Dixie’s Elbow Room was owned by Dixie Sherman Demuth, a 5-foot-2 firecracker who comes from a long lineage of fellow pot-stirrers and Kentucky royalty known as the Samuels family — as in the Samuels who started Maker’s Mark and, before that, ran the T.W. Samuels & Son Distillery in Deatsville, Ky.
In 1968, she decided to challenge the outdated law and took out an ad in The Courier Journal to announce that her establishment welcomes women to the bar and hires female bartenders.
According to an article by Joseph Gerth of The CJ, Kentucky ABC officials raided the bar and fined her for the flagrant violation. From there, she fought the fine all the way to the Kentucky Court of Appeals, which was the highest court in the state at the time. Finally, in 1972, the court sided with Dixie, and the sexist statutes were thrown out.

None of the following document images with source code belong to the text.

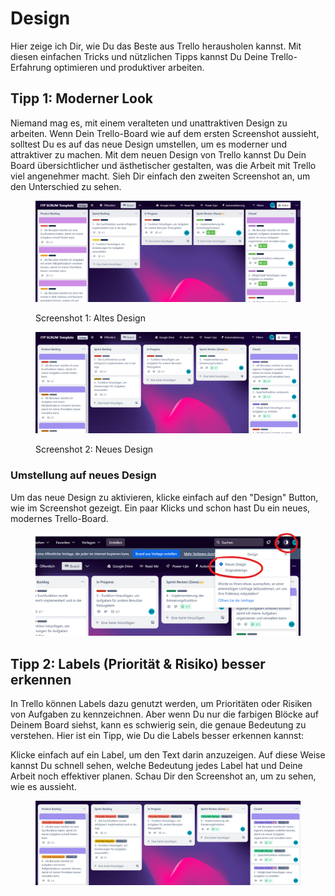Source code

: # Design

Hier zeige ich Dir, wie Du das Beste aus Trello herausholen kannst. Mit diesen einfachen Tricks und nützlichen Tipps kannst Du Deine Trello-Erfahrung optimieren und produktiver arbeiten.

## Tipp 1: Moderner Look

Niemand mag es, mit einem veralteten und unattraktiven Design zu arbeiten. Wenn Dein Trello-Board wie auf dem ersten Screenshot aussieht, solltest Du es auf das neue Design umstellen, um es moderner und attraktiver zu machen. Mit dem neuen Design von Trello kannst Du Dein Board übersichtlicher und ästhetischer gestalten, was die Arbeit mit Trello viel angenehmer macht. Sieh Dir einfach den zweiten Screenshot an, um den Unterschied zu sehen.



<figure><img src="../.gitbook/assets/Screenshot 2023-04-03 215336.png" alt=""><figcaption><p>Screenshot 1: Altes Design</p></figcaption></figure>

<figure><img src="../.gitbook/assets/Screenshot 2023-04-03 221555.png" alt=""><figcaption><p>Screenshot 2: Neues Design</p></figcaption></figure>

### Umstellung auf neues Design

Um das neue Design zu aktivieren, klicke einfach auf den "Design" Button, wie im Screenshot gezeigt. Ein paar Klicks und schon hast Du ein neues, modernes Trello-Board.

<figure><img src="../.gitbook/assets/image (7).png" alt=""><figcaption></figcaption></figure>

## Tipp 2:  Labels (Priorität & Risiko) besser erkennen

In Trello können Labels dazu genutzt werden, um Prioritäten oder Risiken von Aufgaben zu kennzeichnen. Aber wenn Du nur die farbigen Blöcke auf Deinem Board siehst, kann es schwierig sein, die genaue Bedeutung zu verstehen. Hier ist ein Tipp, wie Du die Labels besser erkennen kannst:

Klicke einfach auf ein Label, um den Text darin anzuzeigen. Auf diese Weise kannst Du schnell sehen, welche Bedeutung jedes Label hat und Deine Arbeit noch effektiver planen. Schau Dir den Screenshot an, um zu sehen, wie es aussieht.

<figure><img src="../.gitbook/assets/image (4).png" alt=""><figcaption></figcaption></figure>
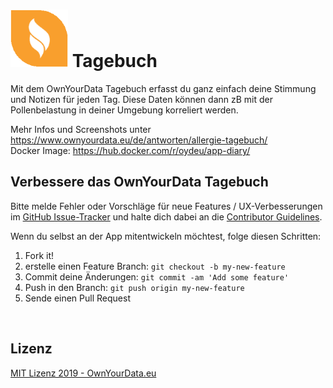 # <img src="https://github.com/OwnYourData/app-diary/raw/master/app/assets/images/oydapp.png" width="92"> Tagebuch
Mit dem OwnYourData Tagebuch erfasst du ganz einfach deine Stimmung und Notizen für jeden Tag. Diese Daten können dann zB mit der Pollenbelastung in deiner Umgebung korreliert werden. 

Mehr Infos und Screenshots unter https://www.ownyourdata.eu/de/antworten/allergie-tagebuch/    
Docker Image: https://hub.docker.com/r/oydeu/app-diary/    

## Verbessere das OwnYourData Tagebuch

Bitte melde Fehler oder Vorschläge für neue Features / UX-Verbesserungen im [GitHub Issue-Tracker](https://github.com/OwnYourData/app-diary/issues) und halte dich dabei an die [Contributor Guidelines](https://github.com/twbs/ratchet/blob/master/CONTRIBUTING.md).

Wenn du selbst an der App mitentwickeln möchtest, folge diesen Schritten:

1. Fork it!
2. erstelle einen Feature Branch: `git checkout -b my-new-feature`
3. Commit deine Änderungen: `git commit -am 'Add some feature'`
4. Push in den Branch: `git push origin my-new-feature`
5. Sende einen Pull Request

&nbsp;    

## Lizenz

[MIT Lizenz 2019 - OwnYourData.eu](https://raw.githubusercontent.com/OwnYourData/app-diary/master/LICENSE)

On Monday, May 19, Dixie was honored with the city’s first historical marker in a new program championed by Mayor Craig Greenberg. In 2023, Dixie was inducted into the Kentucky Bourbon Hall of Fame, three years after she died at age 102.
“This marker highlights an interesting story from our past, and more than that, it highlights the important and powerful role that women have played and continue to play in our city,” said Mayor Greenberg at the ceremony. “Dixie fought all the way to the highest court in Kentucky to fight what she knew were unconstitutional laws.”
“Dixie didn’t think the law was fair, and she also didn’t think it was good business, especially when you’re trying to attract young men to your business,” said Bill Samuels Jr., chair emeritus of Maker’s Mark and a third cousin of Dixie’s, at the event. “After numerous run-ins with the law and a suspension of her liquor license, Dixie finally said enough was enough and sued on the grounds that the law was unconstitutional. I’m really excited and proud of my cousin, and today we’re memorializing a great lady.”

Raise a Toast to Dixie
For me personally, since my moniker is The Bar Belle of Louisville, I owe much gratitude to Dixie and her fight for what was right. She is an inspiration, and she stepped up when others were afraid to. The fact that these archaic laws remained forcible long into the 1970s is a sad reality of our backwards government, but it’s people like Dixie Demuth who challenge “the way it’s always been done” mentality and carry Kentucky into the modern era.
Had I been in her shoes, I hope I would have had half her courage to buck the system and stand up for what’s right.